+++ Task inputs +++
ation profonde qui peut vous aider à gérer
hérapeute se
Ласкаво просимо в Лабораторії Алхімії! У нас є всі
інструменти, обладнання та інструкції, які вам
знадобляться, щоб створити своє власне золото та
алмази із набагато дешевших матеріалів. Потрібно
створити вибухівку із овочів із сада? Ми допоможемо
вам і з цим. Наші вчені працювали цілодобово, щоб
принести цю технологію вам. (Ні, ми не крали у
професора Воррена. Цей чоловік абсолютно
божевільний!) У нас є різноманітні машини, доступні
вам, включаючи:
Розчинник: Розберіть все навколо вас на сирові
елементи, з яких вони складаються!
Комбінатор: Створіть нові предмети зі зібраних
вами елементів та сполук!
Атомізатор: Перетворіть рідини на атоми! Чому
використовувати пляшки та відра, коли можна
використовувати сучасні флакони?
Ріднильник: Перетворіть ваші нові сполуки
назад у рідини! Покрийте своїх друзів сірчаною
+++
Up to and including the last line of the data, copy each line exactly, starting with the line that contains "використовувати пляшки та відра, коли можна".

== Final answer ==
використовувати пляшки та відра, коли можна
використовувати сучасні флакони?
Ріднильник: Перетворіть ваші нові сполуки
назад у рідини! Покрийте своїх друзів сірчаною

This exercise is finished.